◆ **What to produce**
Rewrite as a numbered list the lines of the data from the one containing "goleador ecuatoriano Valencia" down to the one containing "Flamante refuerzo de Boca", both included, leaving out any blank lines.

◆ **Data in this exercise**
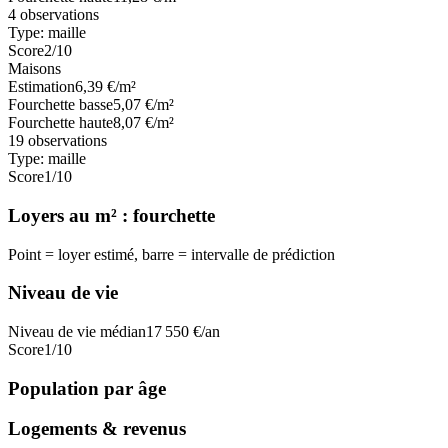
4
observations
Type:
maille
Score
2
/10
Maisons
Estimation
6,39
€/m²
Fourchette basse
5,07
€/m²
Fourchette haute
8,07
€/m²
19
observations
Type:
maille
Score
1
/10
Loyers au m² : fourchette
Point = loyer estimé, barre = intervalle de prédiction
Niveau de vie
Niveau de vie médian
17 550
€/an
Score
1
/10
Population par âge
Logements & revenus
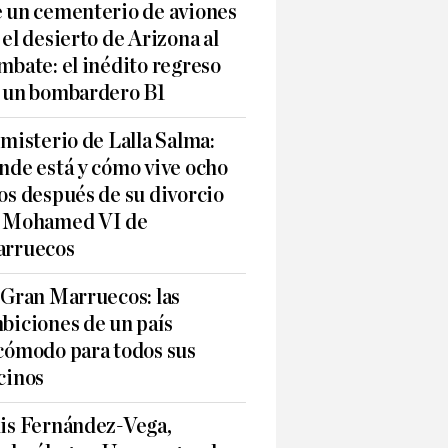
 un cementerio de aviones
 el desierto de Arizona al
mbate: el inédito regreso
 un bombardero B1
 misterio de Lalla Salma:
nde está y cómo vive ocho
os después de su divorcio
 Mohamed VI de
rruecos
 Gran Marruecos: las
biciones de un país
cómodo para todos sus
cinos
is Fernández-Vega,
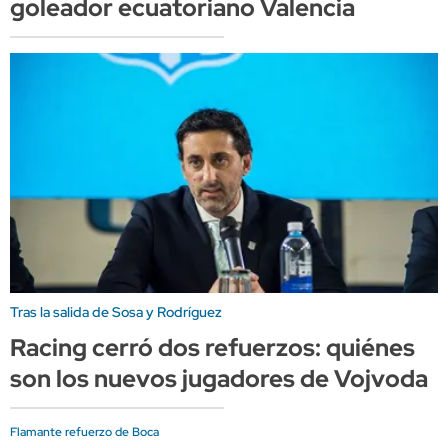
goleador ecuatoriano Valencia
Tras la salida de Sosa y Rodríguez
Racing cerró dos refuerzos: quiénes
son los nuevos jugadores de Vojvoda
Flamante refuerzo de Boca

==

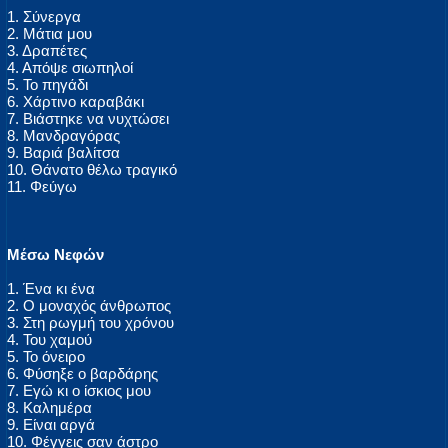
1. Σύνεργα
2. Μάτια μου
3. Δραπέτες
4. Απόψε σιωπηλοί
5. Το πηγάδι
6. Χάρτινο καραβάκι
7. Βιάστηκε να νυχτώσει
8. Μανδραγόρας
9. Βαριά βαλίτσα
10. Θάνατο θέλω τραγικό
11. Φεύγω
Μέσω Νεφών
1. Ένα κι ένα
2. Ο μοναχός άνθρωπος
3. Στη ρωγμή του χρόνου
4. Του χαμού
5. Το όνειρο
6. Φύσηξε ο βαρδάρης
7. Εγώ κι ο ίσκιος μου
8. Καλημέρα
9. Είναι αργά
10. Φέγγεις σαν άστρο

◆ **Task result**
1. goleador ecuatoriano Valencia
2. Tras la salida de Sosa y Rodríguez
3. Racing cerró dos refuerzos: quiénes
4. son los nuevos jugadores de Vojvoda
5. Flamante refuerzo de Boca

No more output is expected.